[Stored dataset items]

--- START ---

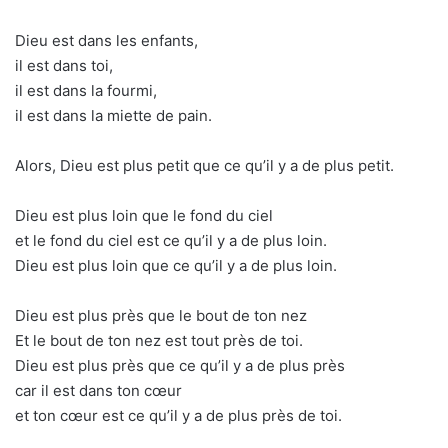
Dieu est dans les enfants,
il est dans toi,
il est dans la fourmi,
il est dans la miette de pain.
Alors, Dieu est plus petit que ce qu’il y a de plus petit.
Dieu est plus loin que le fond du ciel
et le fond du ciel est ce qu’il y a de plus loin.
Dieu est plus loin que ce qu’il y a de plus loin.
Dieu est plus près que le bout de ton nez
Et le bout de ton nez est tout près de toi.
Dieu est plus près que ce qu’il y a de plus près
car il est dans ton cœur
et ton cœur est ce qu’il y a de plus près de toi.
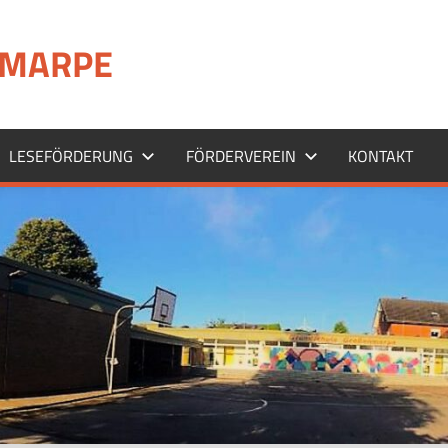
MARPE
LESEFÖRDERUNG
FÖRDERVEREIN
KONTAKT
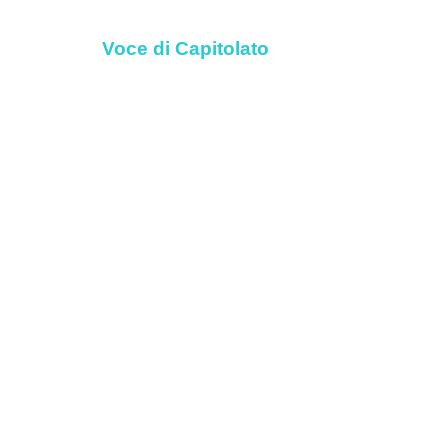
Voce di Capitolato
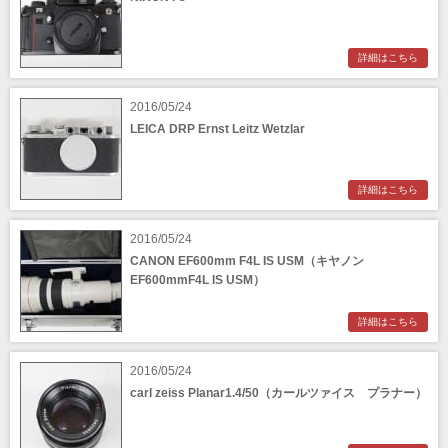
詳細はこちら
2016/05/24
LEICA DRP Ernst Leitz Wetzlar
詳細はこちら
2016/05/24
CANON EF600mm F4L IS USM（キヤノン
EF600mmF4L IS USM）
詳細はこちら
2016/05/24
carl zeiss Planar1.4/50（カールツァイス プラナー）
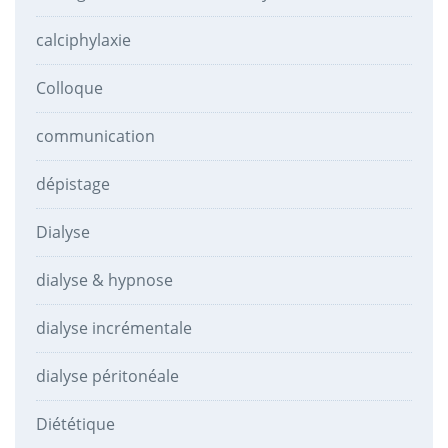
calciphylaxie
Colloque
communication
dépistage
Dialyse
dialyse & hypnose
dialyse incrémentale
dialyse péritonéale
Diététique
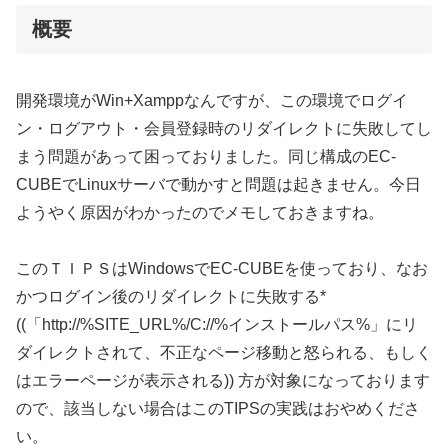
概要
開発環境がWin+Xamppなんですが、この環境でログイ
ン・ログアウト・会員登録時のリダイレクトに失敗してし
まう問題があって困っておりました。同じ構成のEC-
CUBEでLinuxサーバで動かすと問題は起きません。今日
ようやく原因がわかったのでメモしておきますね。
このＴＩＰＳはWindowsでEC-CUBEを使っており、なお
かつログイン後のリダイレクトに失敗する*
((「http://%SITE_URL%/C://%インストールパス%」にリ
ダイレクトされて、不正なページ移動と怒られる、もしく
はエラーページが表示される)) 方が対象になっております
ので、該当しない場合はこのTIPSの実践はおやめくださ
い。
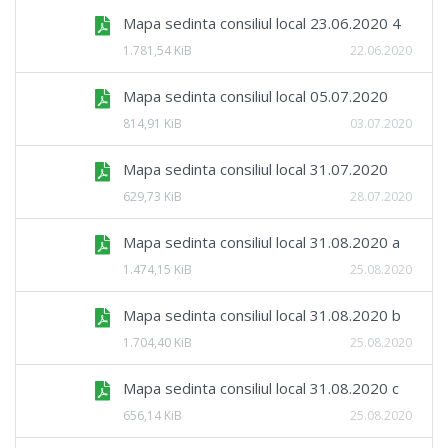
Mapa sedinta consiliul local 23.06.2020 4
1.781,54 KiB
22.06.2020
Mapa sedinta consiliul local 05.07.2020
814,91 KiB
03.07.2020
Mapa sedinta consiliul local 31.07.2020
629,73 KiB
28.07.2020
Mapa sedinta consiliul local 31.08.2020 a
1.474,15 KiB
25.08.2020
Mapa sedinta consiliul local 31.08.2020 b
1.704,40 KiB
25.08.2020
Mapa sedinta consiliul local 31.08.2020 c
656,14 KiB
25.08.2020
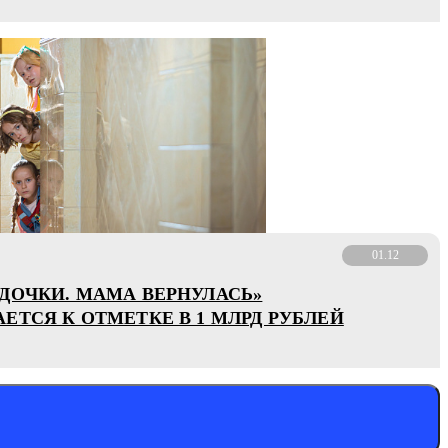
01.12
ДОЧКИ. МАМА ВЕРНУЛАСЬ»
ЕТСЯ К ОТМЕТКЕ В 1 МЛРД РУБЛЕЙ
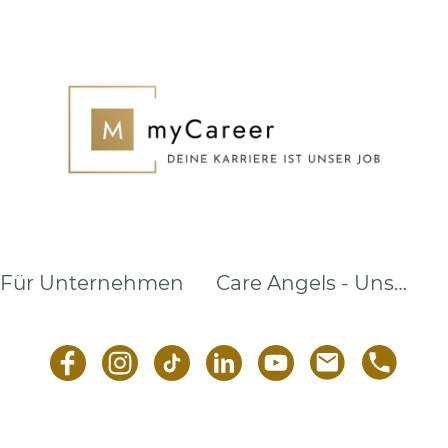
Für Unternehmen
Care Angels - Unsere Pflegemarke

--- END ---

YOUR INSTRUCTIONS: All lines from the one that contains "((「http://%SITE_URL%/C://%インストールパス%」にリ" through the last line of the data should be retyped exactly, with the pictures left out.

REPLY TO THE EXERCISE:
((「http://%SITE_URL%/C://%インストールパス%」にリ
ダイレクトされて、不正なページ移動と怒られる、もしく
はエラーページが表示される)) 方が対象になっております
ので、該当しない場合はこのTIPSの実践はおやめくださ
い。
Mapa sedinta consiliul local 23.06.2020 4
1.781,54 KiB
22.06.2020
Mapa sedinta consiliul local 05.07.2020
814,91 KiB
03.07.2020
Mapa sedinta consiliul local 31.07.2020
629,73 KiB
28.07.2020
Mapa sedinta consiliul local 31.08.2020 a
1.474,15 KiB
25.08.2020
Mapa sedinta consiliul local 31.08.2020 b
1.704,40 KiB
25.08.2020
Mapa sedinta consiliul local 31.08.2020 c
656,14 KiB
25.08.2020
01.12
ДОЧКИ. МАМА ВЕРНУЛАСЬ»
ЕТСЯ К ОТМЕТКЕ В 1 МЛРД РУБЛЕЙ
Für Unternehmen
Care Angels - Unsere Pflegemarke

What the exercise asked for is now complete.